We have just over a dozen Seattlites in orbit here at the moment, and while it's a bit overwhelming and stressful for our more sensitive local pilots and sites, most of us are enjoying the fun and antics provided by such a large group of kindred spirits. The weather conditions have been all over the map, which is of course typical for this time of year. We had that amazing day of bumper car flying in light southeast winds at Koko Crater (as logged in Greg's article and subsequent comments), a very good westerly day of thermalling at Nanakuli, a switchy but fun day at Makapuu that started out northerly and turned super east and marginal by the end of the day, and finally a northwest day yesterday at the North Shore.
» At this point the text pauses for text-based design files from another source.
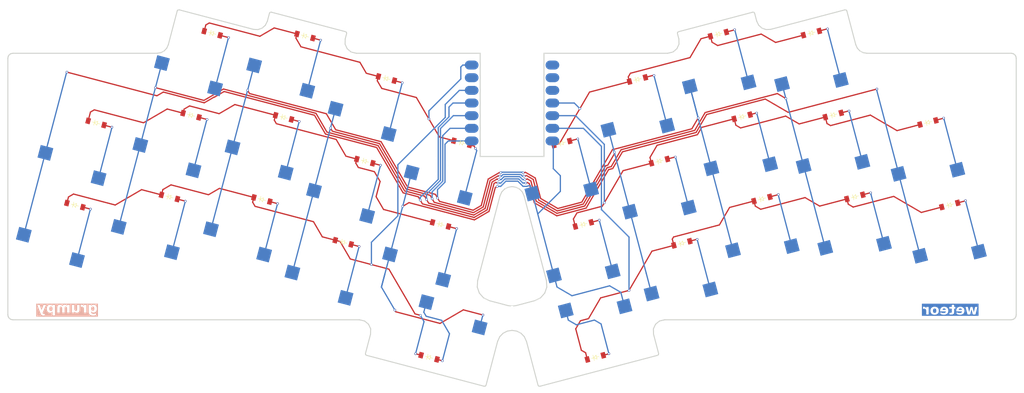
<source format=kicad_pcb>
(kicad_pcb
	(version 20240108)
	(generator "pcbnew")
	(generator_version "8.0")
	(general
		(thickness 1.6)
		(legacy_teardrops no)
	)
	(paper "A4")
	(layers
		(0 "F.Cu" signal)
		(31 "B.Cu" signal)
		(32 "B.Adhes" user "B.Adhesive")
		(33 "F.Adhes" user "F.Adhesive")
		(34 "B.Paste" user)
		(35 "F.Paste" user)
		(36 "B.SilkS" user "B.Silkscreen")
		(37 "F.SilkS" user "F.Silkscreen")
		(38 "B.Mask" user)
		(39 "F.Mask" user)
		(40 "Dwgs.User" user "User.Drawings")
		(41 "Cmts.User" user "User.Comments")
		(42 "Eco1.User" user "User.Eco1")
		(43 "Eco2.User" user "User.Eco2")
		(44 "Edge.Cuts" user)
		(45 "Margin" user)
		(46 "B.CrtYd" user "B.Courtyard")
		(47 "F.CrtYd" user "F.Courtyard")
		(48 "B.Fab" user)
		(49 "F.Fab" user)
		(50 "User.1" user)
		(51 "User.2" user)
		(52 "User.3" user)
		(53 "User.4" user)
		(54 "User.5" user)
		(55 "User.6" user)
		(56 "User.7" user)
		(57 "User.8" user)
		(58 "User.9" user)
	)
	(setup
		(stackup
			(layer "F.SilkS"
				(type "Top Silk Screen")
				(color "White")
			)
			(layer "F.Paste"
				(type "Top Solder Paste")
			)
			(layer "F.Mask"
				(type "Top Solder Mask")
				(color "Black")
				(thickness 0.01)
			)
			(layer "F.Cu"
				(type "copper")
				(thickness 0.035)
			)
			(layer "dielectric 1"
				(type "core")
				(thickness 1.51)
				(material "FR4")
				(epsilon_r 4.5)
				(loss_tangent 0.02)
			)
			(layer "B.Cu"
				(type "copper")
				(thickness 0.035)
			)
			(layer "B.Mask"
				(type "Bottom Solder Mask")
				(color "Black")
				(thickness 0.01)
			)
			(layer "B.Paste"
				(type "Bottom Solder Paste")
			)
			(layer "B.SilkS"
				(type "Bottom Silk Screen")
				(color "White")
			)
			(copper_finish "None")
			(dielectric_constraints no)
		)
		(pad_to_mask_clearance 0)
		(allow_soldermask_bridges_in_footprints no)
		(pcbplotparams
			(layerselection 0x00010fc_ffffffff)
			(plot_on_all_layers_selection 0x0000000_00000000)
			(disableapertmacros no)
			(usegerberextensions yes)
			(usegerberattributes no)
			(usegerberadvancedattributes no)
			(creategerberjobfile no)
			(dashed_line_dash_ratio 12.000000)
			(dashed_line_gap_ratio 3.000000)
			(svgprecision 4)
			(plotframeref no)
			(viasonmask no)
			(mode 1)
			(useauxorigin no)
			(hpglpennumber 1)
			(hpglpenspeed 20)
			(hpglpendiameter 15.000000)
			(pdf_front_fp_property_popups yes)
			(pdf_back_fp_property_popups yes)
			(dxfpolygonmode yes)
			(dxfimperialunits yes)
			(dxfusepcbnewfont yes)
			(psnegative no)
			(psa4output no)
			(plotreference yes)
			(plotvalue no)
			(plotfptext yes)
			(plotinvisibletext no)
			(sketchpadsonfab no)
			(subtractmaskfromsilk yes)
			(outputformat 1)
			(mirror no)
			(drillshape 0)
			(scaleselection 1)
			(outputdirectory "gerber/")
		)
	)
	(net 0 "")
	(net 1 "Row_2")
	(net 2 "Net-(D1-A)")
	(net 3 "Row_3")
	(net 4 "Net-(D2-A)")
	(net 5 "Row_1")
	(net 6 "Net-(D3-A)")
	(net 7 "Net-(D4-A)")
	(net 8 "Net-(D5-A)")
	(net 9 "Net-(D6-A)")
	(net 10 "Net-(D7-A)")
	(net 11 "Net-(D8-A)")
	(net 12 "Net-(D9-A)")
	(net 13 "Net-(D10-A)")
	(net 14 "Net-(D11-A)")
	(net 15 "Net-(D12-A)")
	(net 16 "Net-(D13-A)")
	(net 17 "Net-(D14-A)")
	(net 18 "Row_6")
	(net 19 "Net-(D15-A)")
	(net 20 "Row_4")
	(net 21 "Net-(D16-A)")
	(net 22 "Row_5")
	(net 23 "Net-(D17-A)")
	(net 24 "Net-(D18-A)")
	(net 25 "Net-(D19-A)")
	(net 26 "Net-(D20-A)")
	(net 27 "Net-(D21-A)")
	(net 28 "Net-(D22-A)")
	(net 29 "Net-(D23-A)")
	(net 30 "Net-(D24-A)")
	(net 31 "Net-(D25-A)")
	(net 32 "Net-(D26-A)")
	(net 33 "Net-(D27-A)")
	(net 34 "Net-(D28-A)")
	(net 35 "Col_1")
	(net 36 "Col_2")
	(net 37 "Col_3")
	(net 38 "Col_4")
	(net 39 "Col_5")
	(net 40 "unconnected-(U1-5V-Pad14)")
	(net 41 "unconnected-(U1-GND-Pad13)")
	(net 42 "unconnected-(U1-3V3-Pad12)")
	(footprint "weteor:ChocV1_V2_Hotswap_1.5u" (layer "F.Cu") (at 134.53127 116.512674 165.25))
	(footprint "weteor:ChocV1_V2_Hotswap" (layer "F.Cu") (at 215.545114 76.944319 14.75))
	(footprint "weteor:ChocV1_V2_Hotswap" (layer "F.Cu") (at 234.575018 78.526369 14.75))
	(footprint "weteor:D_SOD-123" (layer "F.Cu") (at 135.66152 94.370575 -14.75))
	(footprint "weteor:D_SOD-123" (layer "F.Cu") (at 66.615603 74.005423 -14.75))
	(footprint "weteor:ChocV1_V2_Hotswap" (layer "F.Cu") (at 107.268552 60.991898 -14.75))
	(footprint "weteor:D_SOD-123" (layer "F.Cu") (at 175.14642 65.273522 14.75))
	(footprint "weteor:ChocV1_V2_Hotswap" (layer "F.Cu") (at 65.421516 78.540871 -14.75))
	(footprint "weteor:MountingHole_4mm" (layer "F.Cu") (at 52.500001 109.899998))
	(footprint "weteor:MountingHole_4mm" (layer "F.Cu") (at 164 63.4))
	(footprint "weteor:D_SOD-123" (layer "F.Cu") (at 196.130792 72.753617 14.75))
	(footprint "weteor:ChocV1_V2_Hotswap" (layer "F.Cu") (at 176.403223 69.670208 14.75))
	(footprint "weteor:ChocV1_V2_Hotswap" (layer "F.Cu") (at 114.936861 102.564239 -14.75))
	(footprint "weteor:D_SOD-123" (layer "F.Cu") (at 166.699252 121.058804 14.75))
	(footprint "weteor:D_SOD-123" (layer "F.Cu") (at 210.013088 55.953148 14.75))
	(footprint "weteor:D_SOD-123" (layer "F.Cu") (at 164.29079 94.363614 14.75))
	(footprint "weteor:D_SOD-123" (layer "F.Cu") (at 81.315892 88.860483 -14.75))
	(footprint "weteor:D_SOD-123" (layer "F.Cu") (at 89.881518 56.000576 -14.75))
	(footprint "weteor:ChocV1_V2_Hotswap" (layer "F.Cu") (at 211.21688 60.504538 14.75))
	(footprint "weteor:D_SOD-123" (layer "F.Cu") (at 159.970794 78.043618 14.75))
	(footprint "weteor:ChocV1_V2_Hotswap" (layer "F.Cu") (at 201.38446 93.856989 14.75))
	(footprint "weteor:ChocV1_V2_Hotswap" (layer "F.Cu") (at 134.507798 98.927184 -14.75))
	(footprint "weteor:ChocV1_V2_Hotswap" (layer "F.Cu") (at 197.056225 77.41721 14.75))
	(footprint "weteor:ChocV1_V2_Hotswap" (layer "F.Cu") (at 80.123198 93.39857 -14.75))
	(footprint "weteor:ChocV1_V2_Hotswap" (layer "F.Cu") (at 238.903247 94.966145 14.75))
	(footprint "weteor:ChocV1_V2_Hotswap" (layer "F.Cu") (at 123.593329 69.68468 -14.75))
	(footprint "weteor:ChocV1_V2_Hotswap" (layer "F.Cu") (at 119.265088 86.124457 -14.75))
	(footprint "weteor:D_SOD-123" (layer "F.Cu") (at 108.485896 56.550484 -14.75))
	(footprint "weteor:D_SOD-123" (layer "F.Cu") (at 191.370794 56.173614 14.75))
	(footprint "weteor:MountingHole_4mm" (layer "F.Cu") (at 103.000002 109.900001))
	(footprint "weteor:D_SOD-123" (layer "F.Cu") (at 139.93079 77.993614 -14.75))
	(footprint "weteor:D_SOD-123" (layer "F.Cu") (at 124.811517 65.090576 -14.75))
	(footprint "weteor:ChocV1_V2_Hotswap_1.5u" (layer "F.Cu") (at 165.465259 116.498168 -165.25))
	(footprint "weteor:ChocV1_V2_Hotswap" (layer "F.Cu") (at 165.488735 98.912679 14.75))
	(footprint "weteor:D_SOD-123" (layer "F.Cu") (at 62.357094 90.494587 -14.75))
	(footprint "weteor:D_SOD-123" (layer "F.Cu") (at 200.10079 89.253617 14.75))
	(footprint "weteor:ChocV1_V2_Hotswap" (layer "F.Cu") (at 180.731456 86.109989 14.75))
	(footprint "weteor:D_SOD-123" (layer "F.Cu") (at 120.485899 81.670484 -14.75))
	(footprint "weteor:MountingHole_4mm" (layer "F.Cu") (at 150 112.8))
	(footprint "weteor:ChocV1_V2_Hotswap"
		(layer "F.Cu")
		(uuid "8e58dc41-3f10-4e8e-8c46-b741b6194fb1")
		(at 98.612092 93.871461 -14.75)
		(property "Reference" "SW8"
			(at -6.85 -8.450001 165.25)
			(layer "F.SilkS")
			(hide yes)
			(uuid "376f086d-5a2a-4a47-90cb-caba64ebaef2")
			(effects
				(font
					(size 1 1)
					(thickness 0.15)
				)
			)
		)
		(property "Value" "SW_Push"
			(at 4.95 -8.6 165.25)
			(layer "F.Fab")
			(hide yes)
			(uuid "86c0b80b-7718-48b3-b33d-20e86fe687fb")
			(effects
				(font
					(size 1 1)
					(thickness 0.15)
				)
			)
		)
		(property "Footprint" "weteor:ChocV1_V2_Hotswap"
			(at 0 0 165.25)
			(layer "F.Fab")
			(hide yes)
			(uuid "50802ae2-8f39-411c-993b-50c0f26ab6df")
			(effects
				(font
					(size 1.27 1.27)
					(thickness 0.15)
				)
			)
		)
		(property "Datasheet" ""
			(at 0 0 165.25)
			(layer "F.Fab")
			(hide yes)
			(uuid "64b91030-dc03-4621-b6b3-693ae52e1a18")
			(effects
				(font
					(size 1.27 1.27)
					(thickness 0.15)
				)
			)
		)
		(property "Description" ""
			(at 0 0 165.25)
			(layer "F.Fab")
			(hide yes)
			(uuid "20cd90fb-42ff-4186-8eb5-b1c98acf63c9")
			(effects
				(font
					(size 1.27 1.27)
					(thickness 0.15)
				)
			)
		)
		(path "/bc5e4065-6115-4234-9a66-b14e30e57704")
		(sheetname "Root")
		(sheetfile "grumpy_choc.kicad_sch")
		(attr through_hole)
		(fp_line
			(start -9 8.5)
			(end -9 -8.5)
			(stroke
				(width 0.15)
				(type solid)
			)
			(layer "Dwgs.User")
			(uuid "b64d79f5-f597-497a-a325-2801c2faa5ee")
		)
		(fp_line
			(start -7.5 7.5)
			(end -7.5 6.5)
			(stroke
				(width 0.15)
				(type solid)
			)
			(layer "Dwgs.User")
			(uuid "26619a52-5673-4efd-be29-29e3350edb35")
		)
... [265886 chars truncated]
</source>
Yesterday's flights from the motocross launch in Sunset came courtesy of some rare, sweet post-frontal northwest winds, which started really strong and gradually tapered off throughout the day to end up quite light and thermic. In addition to a sky full of Seattlites (Abe, Lynn, Mitch, Arun, Randy, Heidi, Steve, Gordon, Ernie, Beth, Brigitte and several others), we saw as many or more local pilots: Pete, Ken, Bob, Jon, Chopper Dave, Waianae Jim, June and me. Plus, Skip and Farmer Dave came out of the woodwork to join us. Dave Otto from Waianae was out there on his Motocross bike. And visitors Camper John and Robin from San Diego were there as well. And Jimmy and Stef showed up with their pal Matt Gerdes. That's 28 or more pilots at one site during a single day. Now that's an impromptu fly-in! Not everyone got into the air but everyone certainly enjoyed the show. A large number of our leading lights were uncharacteristically missing (Ray and Don and Doug out of town, Fireman Dave working, Quentin and Greg recovering from surgery) but hopefully they'll all be back out as soon as they're able.

Highlights of the day included multiple spectactularly unsuccessful launch attempts, two tree crashes following ill-fated launches, XC flights as far as Waimea, a world-class acro show, and precision top-landings by the top dogs. June presided over multiple bomb-outs to the swamp as the conditions lightened, milking the lift provided by nothing more than insect flatulence to stay up longer than anyone. Then there was the unwanted attention of a very concerned policeman, whose intentions to arrest and impound were deftly defused by the eloquent defense made by our most experienced law enforcement liaison (Pete). The final show of the day was presented by Randy after he landed in the pasture next to V-land: an exhibition of expert bovine evasion techniques against a large and determined force. But don't get the wrong idea: our local pilots gave the stars of Try Hard some tough competition in the entertainment department throughout the day.

Of course, one of the coolest parts of the day's festivities was the Jimmy Hall segment: we were pleasantly surprised by the rare appearance of Jimmy (and Stef), accompanied by Jimmy's extreme acro buddy Matt Gerdes. They showed up with a quiver of shiny new Ozone wings for a promotional picture shoot, and along with Abe, put on a very nice little acro show, often way below launch. Talk about Low Orbit! They'll be out shooting for the next couple of weeks. As if the satellites aren't providing enough excitement, we have our local version of Buckaroo Bonzai and his crack team of space pirates flying upside down and shooting for Ozone!

Please join me in welcoming our fellow pilots from Seattle, as well as our other visitors. As always, let's help them become familiar with our sites and encourage them to respect our site safety protocols as well as our landowner and community sensitivity issues. Maybe one day we can send out a delegation of tropical tree landers to Seattle for a taste of some of those famous long summer days of thermals and evening glass-offs.